OK, so let us say ideological bias, fashions and trends in modeling approaches etc. are irrelevant, so the result is published. Right away, this becomes a hot new topic, and anyone else able to reproduce it (read: anyone else drawing random but non-representative samples) get published. And then, gradually, the pendulum shifts – and the interesting and novel thing is to disprove the new result.

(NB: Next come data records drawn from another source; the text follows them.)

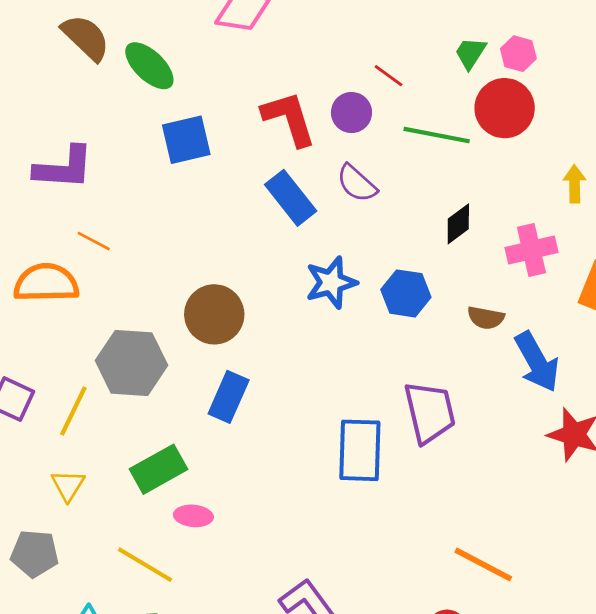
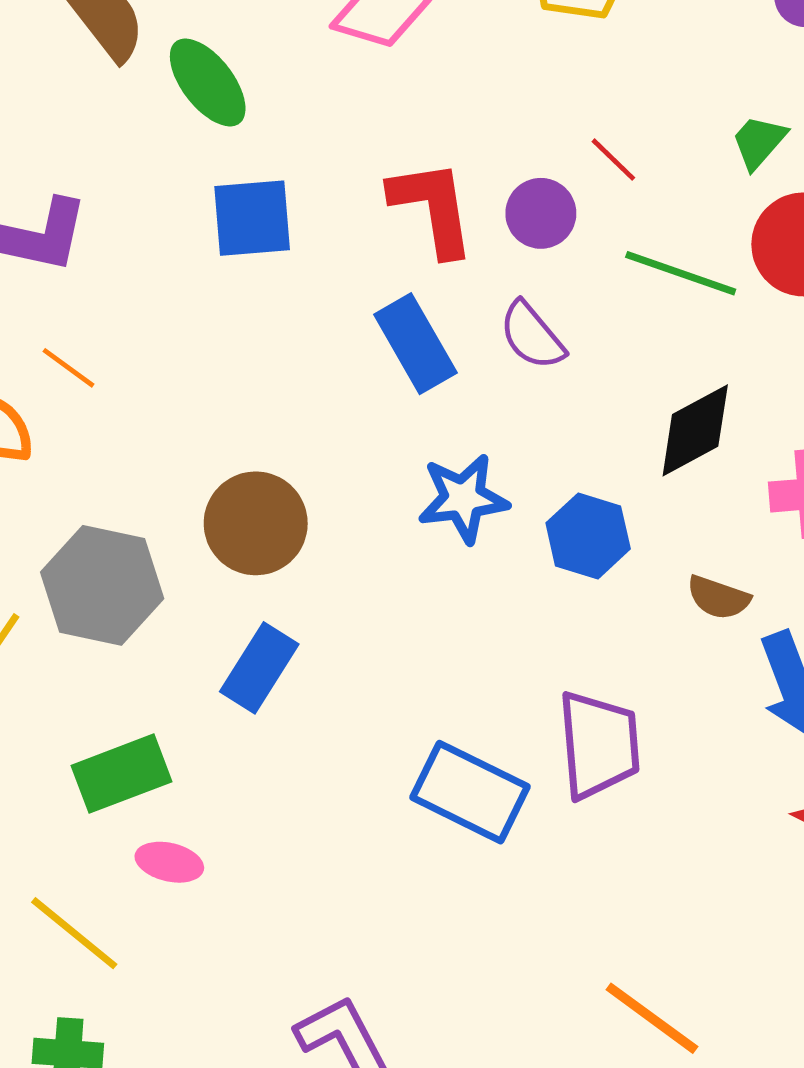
black diamond: (458, 224) -> (695, 430), size x1.4
blue rectangle: (360, 450) -> (470, 792), turned -74

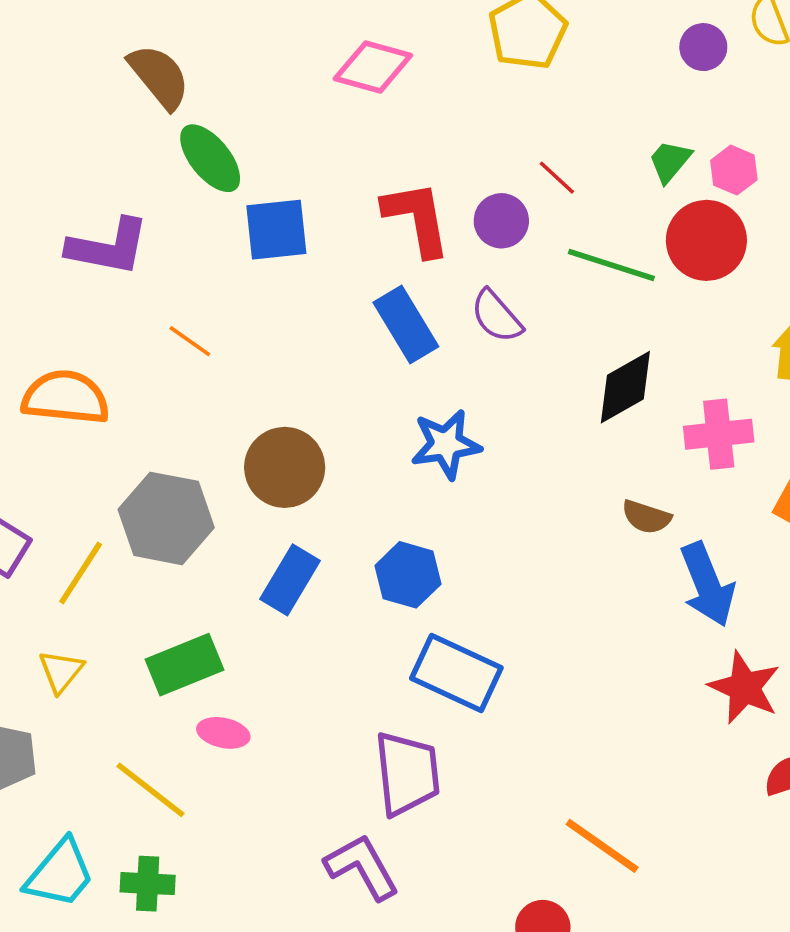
green ellipse: (208, 82) -> (210, 158), moved
orange line: (69, 368) -> (190, 341), moved
blue hexagon: (588, 536) -> (408, 575), moved
purple trapezoid: (599, 745) -> (407, 773), moved

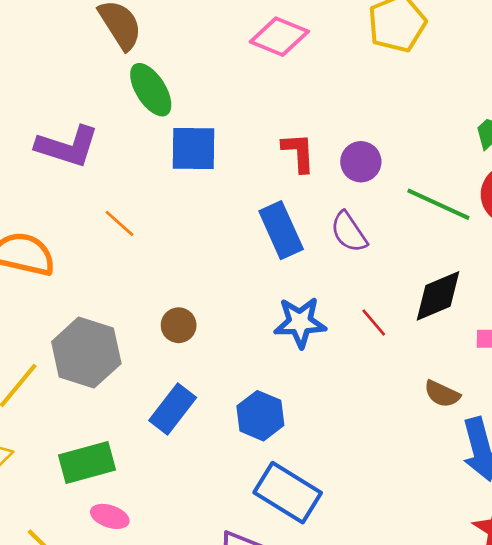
red line: (557, 178) -> (374, 322), moved
red L-shape: (417, 218) -> (298, 152), size x0.7
brown circle: (285, 467) -> (179, 325), size x0.6

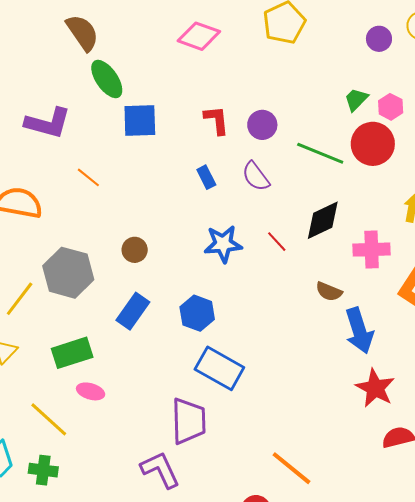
blue rectangle: (281, 230) -> (206, 177), size x0.6

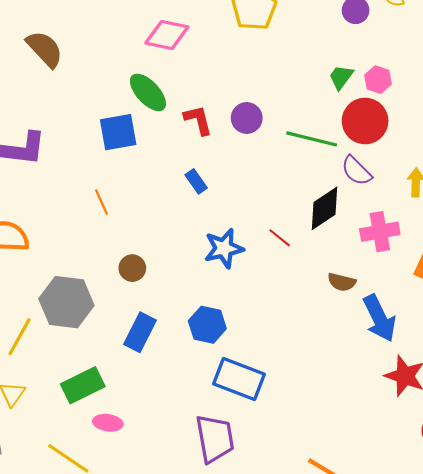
green ellipse: (107, 79) -> (148, 92), moved
purple semicircle: (256, 176) -> (357, 171), moved
orange line: (88, 177) -> (101, 202), moved, turned 35

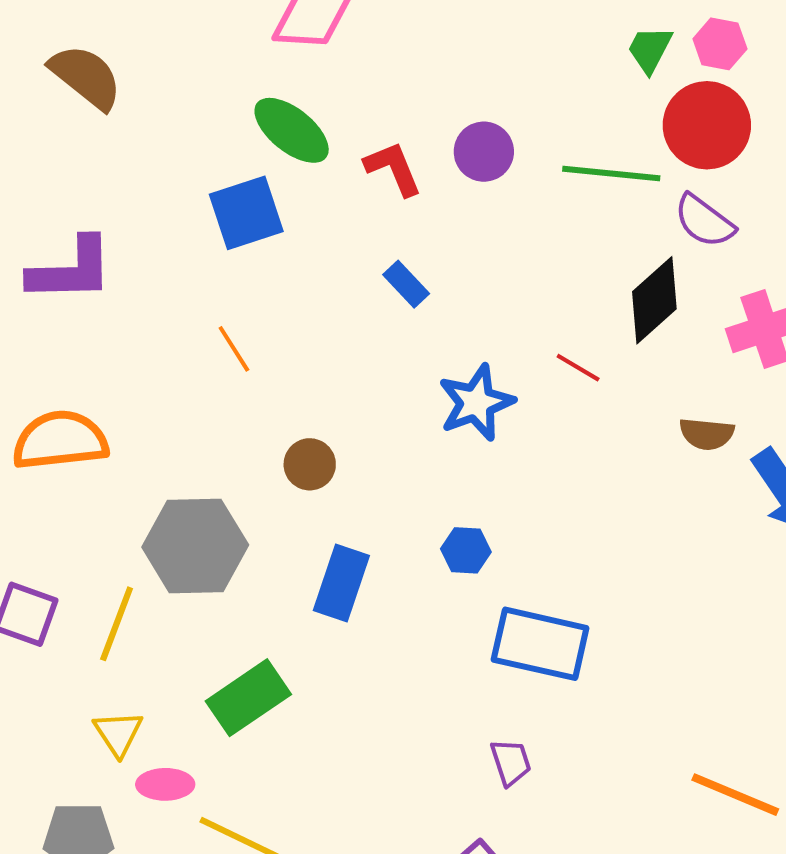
blue hexagon: (207, 325) -> (466, 550), size x0.7
pink ellipse: (108, 423) -> (165, 784), moved
purple trapezoid: (215, 439) -> (511, 762), size x0.5

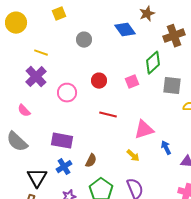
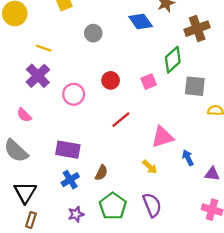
red line: (108, 115) -> (121, 120), turned -54
black triangle: (37, 178) -> (25, 192), moved

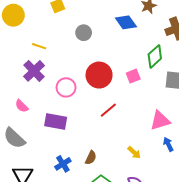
red circle: (111, 80) -> (99, 75), size x1.6
pink triangle: (162, 137) -> (160, 121), moved
purple rectangle: (68, 150) -> (56, 122), moved

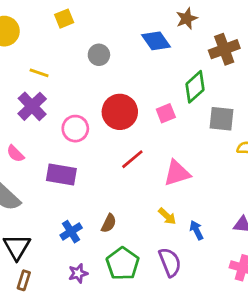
pink triangle: (160, 121) -> (177, 173), moved
blue arrow: (168, 144) -> (196, 230), moved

Now, clearly the above thought model is too simple. For one thing, we don’t know the truth. But the recent New Yorker essay on “The decline effect” sounds like this might be part of what’s going on:

all sorts of well-established, multiply confirmed findings have started to look increasingly uncertain. It’s as if our facts were losing their truth: claims that have been enshrined in textbooks are suddenly unprovable. This phenomenon doesn’t yet have an official name, but it’s occurring across a wide range of fields, from psychology to ecology. In the field of medicine, the phenomenon seems extremely widespread, affecting not only antipsychotics but also therapies ranging from cardiac stents to Vitamin E and antidepressants

The essay discusses a number of explanations (some of them sort of mystical and new-agish), but also notes the explanation above. When biologist Leigh Simmons failed to replicate a new interesting result, he failed to replicate it:

“But the worst part was that when I submitted these null results I had difficulty getting them published. The journals only wanted confirming data. It was too exciting an idea to disprove, at least back then.” For Simmons, the steep rise and slow fall of fluctuating asymmetry is a clear example of a scientific paradigm, one of those intellectual fads that both guide and constrain research: after a new paradigm is proposed, the peer-review process is tilted toward positive results. But then, after a few years, the academic incentives shift—the paradigm has become entrenched—so that the most notable results are now those that disprove the theory.

It seems to me that this is an almost unavoidable result of the current journal system, but not an unavoidable result of peer-reviewed journals as such. The problem seems to me to stem from the hierarchy of journals, and from the two tasks we give to referees (assess quality and assess importance/interest). The new open-access mega-journals (PLOS One, Sage Open, etc) that aim to publish all competently done research independently of how “important” it seems should at least mitigate the problem. Not necessarily by making it less important to have a “breakthrough” paper with a seemingly important result, but by making it easier to publish null-results.